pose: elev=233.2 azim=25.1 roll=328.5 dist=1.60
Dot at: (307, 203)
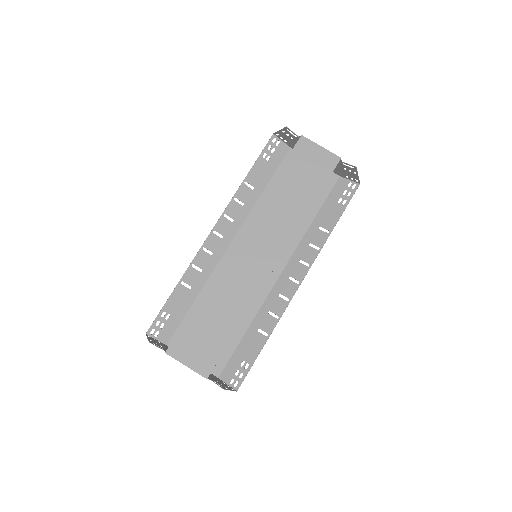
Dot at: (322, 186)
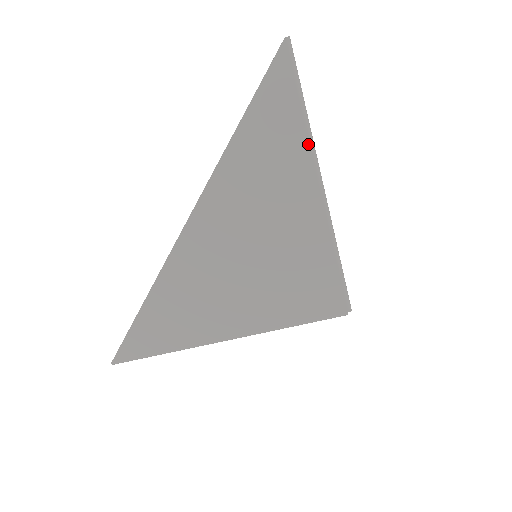
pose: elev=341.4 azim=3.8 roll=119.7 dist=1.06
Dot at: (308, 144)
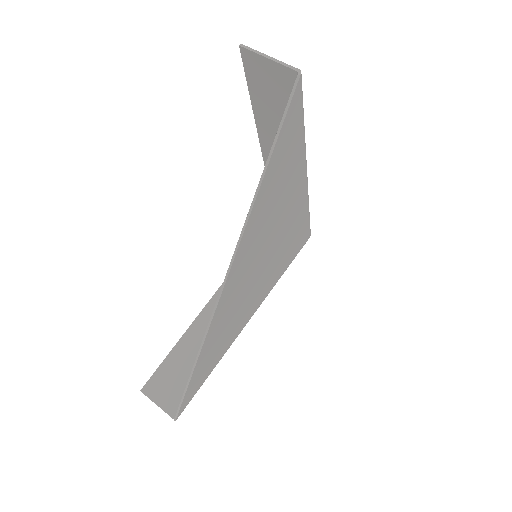
Dot at: (304, 154)
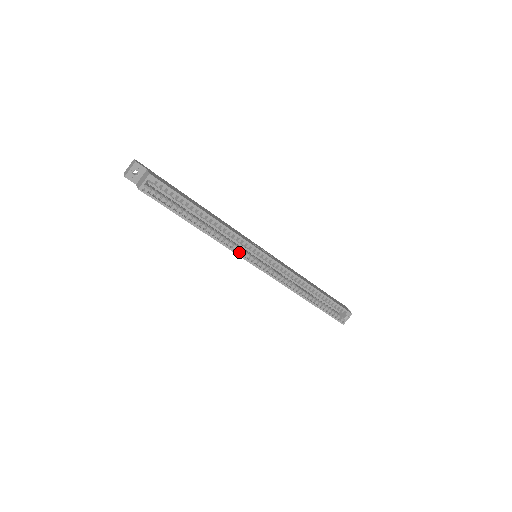
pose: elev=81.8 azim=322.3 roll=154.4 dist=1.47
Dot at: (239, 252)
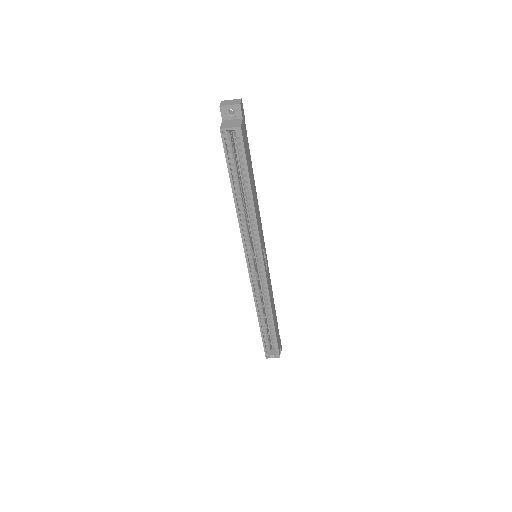
Dot at: (247, 243)
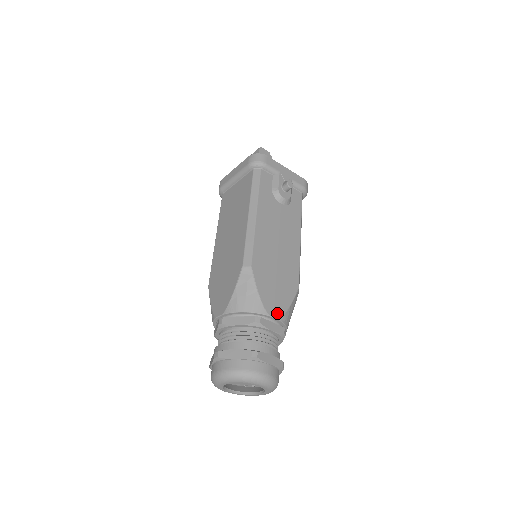
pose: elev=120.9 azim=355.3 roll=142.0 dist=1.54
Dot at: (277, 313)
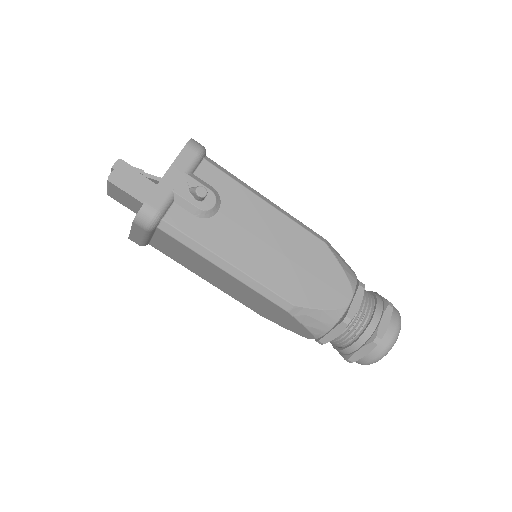
Dot at: (347, 293)
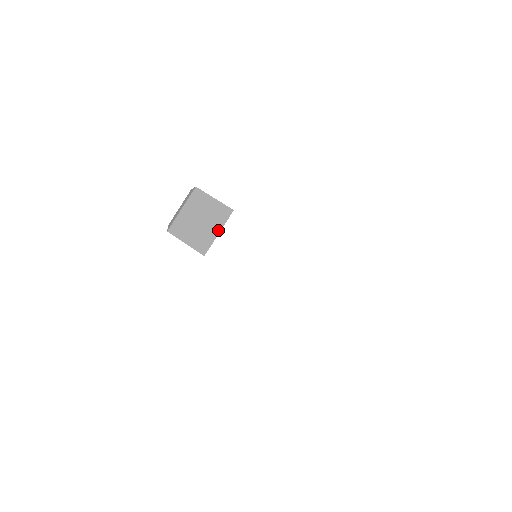
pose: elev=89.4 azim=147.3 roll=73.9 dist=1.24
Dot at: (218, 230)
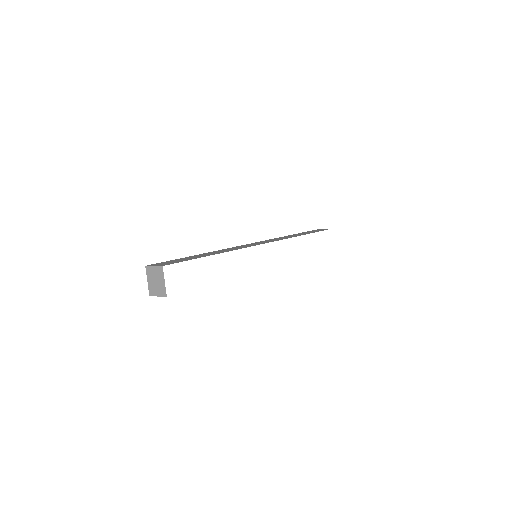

★ ★ ★ ★

Instructions to follow |
Rewrite the data above with every "pose" changed to "camera" and nothing else altered. Leave the pictures out.

Task answer |
camera: elev=233.2 azim=25.1 roll=328.5 dist=1.60
Dot at: (307, 203)
Dot at: (322, 186)
camera: elev=341.4 azim=3.8 roll=119.7 dist=1.06
Dot at: (308, 144)
Dot at: (304, 154)
camera: elev=81.8 azim=322.3 roll=154.4 dist=1.47
Dot at: (239, 252)
Dot at: (247, 243)
camera: elev=120.9 azim=355.3 roll=142.0 dist=1.54
Dot at: (277, 313)
Dot at: (347, 293)
camera: elev=89.4 azim=147.3 roll=73.9 dist=1.24
Dot at: (218, 230)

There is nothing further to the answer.